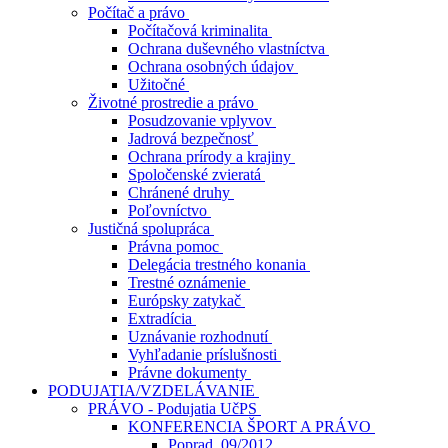
Počítač a právo
Počítačová kriminalita
Ochrana duševného vlastníctva
Ochrana osobných údajov
Užitočné
Životné prostredie a právo
Posudzovanie vplyvov
Jadrová bezpečnosť
Ochrana prírody a krajiny
Spoločenské zvieratá
Chránené druhy
Poľovníctvo
Justičná spolupráca
Právna pomoc
Delegácia trestného konania
Trestné oznámenie
Európsky zatykač
Extradícia
Uznávanie rozhodnutí
Vyhľadanie príslušnosti
Právne dokumenty
PODUJATIA/VZDELÁVANIE
PRÁVO - Podujatia UčPS
KONFERENCIA ŠPORT A PRÁVO
Poprad, 09/2012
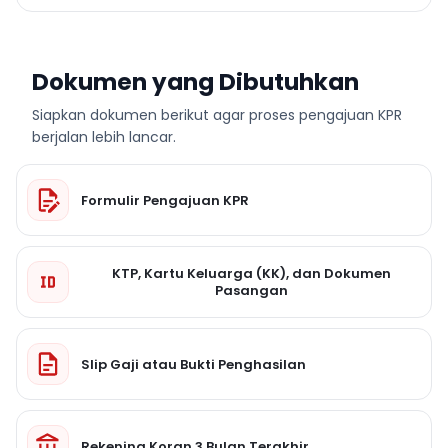
Dokumen yang Dibutuhkan
Siapkan dokumen berikut agar proses pengajuan KPR
berjalan lebih lancar.
Formulir Pengajuan KPR
KTP, Kartu Keluarga (KK), dan Dokumen
Pasangan
Slip Gaji atau Bukti Penghasilan
Rekening Koran 3 Bulan Terakhir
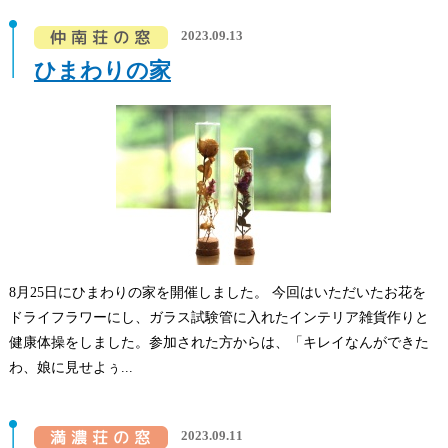
2023.09.13
ひまわりの家
8月25日にひまわりの家を開催しました。 今回はいただいたお花を
ドライフラワーにし、ガラス試験管に入れたインテリア雑貨作りと
健康体操をしました。参加された方からは、「キレイなんができた
わ、娘に見せよぅ...
2023.09.11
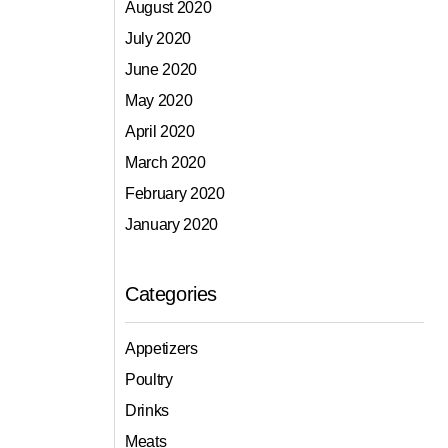
August 2020
July 2020
June 2020
May 2020
April 2020
March 2020
February 2020
January 2020
Categories
Appetizers
Poultry
Drinks
Meats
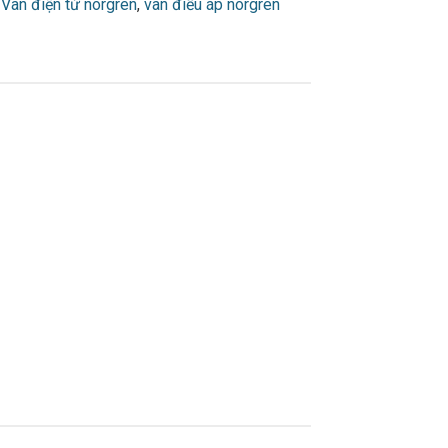
,
Van điện từ norgren
,
van điều áp norgren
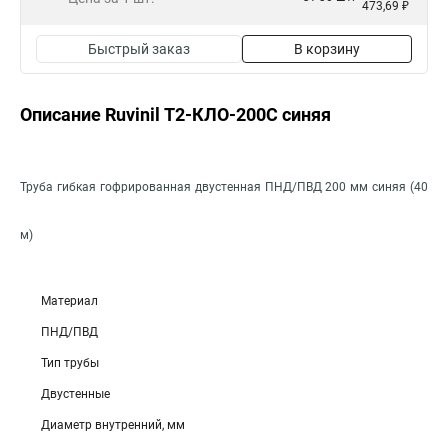
473,69 ₽
Быстрый заказ
В корзину
Описание Ruvinil Т2-КЛО-200С синяя
Труба гибкая гофрированная двустенная ПНД/ПВД 200 мм синяя (40
м)
Материал
ПНД/ПВД
Тип трубы
Двустенные
Диаметр внутренний, мм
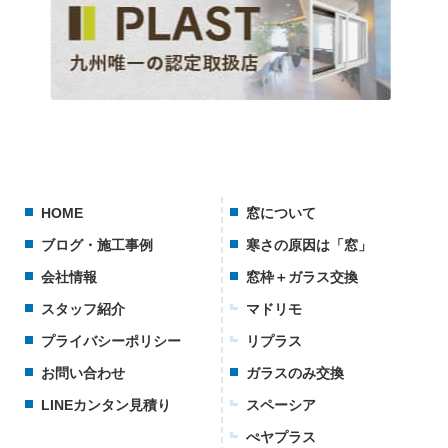
HOME
窓について
ブログ・施工事例
寒さの原因は「窓」
会社情報
窓枠＋ガラス交換
スタッフ紹介
マドリモ
プライバシーポリシー
リプラス
お問い合わせ
ガラスのみ交換
LINEカンタン見積り
スペーシア
ぺヤプラス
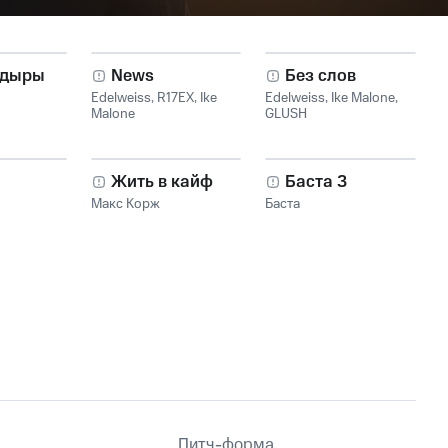
 дыры
News
Без слов
Edelweiss
,
R17EX
,
Ike
Edelweiss
,
Ike Malone
,
Malone
GLUSH
Жить в кайф
Баста 3
Макс Корж
Баста
Питч-форма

_ _ _ _ _ _ _

PROBLEM STATEMENT:
Reproduce every line of text in the listing above word for word, leaving out the pictures.

SOLVED EXERCISE:
Počítač a právo
Počítačová kriminalita
Ochrana duševného vlastníctva
Ochrana osobných údajov
Užitočné
Životné prostredie a právo
Posudzovanie vplyvov
Jadrová bezpečnosť
Ochrana prírody a krajiny
Spoločenské zvieratá
Chránené druhy
Poľovníctvo
Justičná spolupráca
Právna pomoc
Delegácia trestného konania
Trestné oznámenie
Európsky zatykač
Extradícia
Uznávanie rozhodnutí
Vyhľadanie príslušnosti
Právne dokumenty
PODUJATIA/VZDELÁVANIE
PRÁVO - Podujatia UčPS
KONFERENCIA ŠPORT A PRÁVO
Poprad, 09/2012
Dokumen yang Dibutuhkan
Siapkan dokumen berikut agar proses pengajuan KPR
berjalan lebih lancar.
Formulir Pengajuan KPR
KTP, Kartu Keluarga (KK), dan Dokumen
Pasangan
Slip Gaji atau Bukti Penghasilan
Rekening Koran 3 Bulan Terakhir
2023.09.13
ひまわりの家
8月25日にひまわりの家を開催しました。 今回はいただいたお花を
ドライフラワーにし、ガラス試験管に入れたインテリア雑貨作りと
健康体操をしました。参加された方からは、「キレイなんができた
わ、娘に見せよぅ...
2023.09.11
August 2020
July 2020
June 2020
May 2020
April 2020
March 2020
February 2020
January 2020
Categories
Appetizers
Poultry
Drinks
Meats
,
Van điện từ norgren
,
van điều áp norgren
473,69 ₽
Быстрый заказ
В корзину
Описание Ruvinil Т2-КЛО-200С синяя
Труба гибкая гофрированная двустенная ПНД/ПВД 200 мм синяя (40
м)
Материал
ПНД/ПВД
Тип трубы
Двустенные
Диаметр внутренний, мм
HOME
窓について
ブログ・施工事例
寒さの原因は「窓」
会社情報
窓枠＋ガラス交換
スタッフ紹介
マドリモ
プライバシーポリシー
リプラス
お問い合わせ
ガラスのみ交換
LINEカンタン見積り
スペーシア
ぺヤプラス
 дыры
News
Без слов
Edelweiss
,
R17EX
,
Ike
Edelweiss
,
Ike Malone
,
Malone
GLUSH
Жить в кайф
Баста 3
Макс Корж
Баста
Питч-форма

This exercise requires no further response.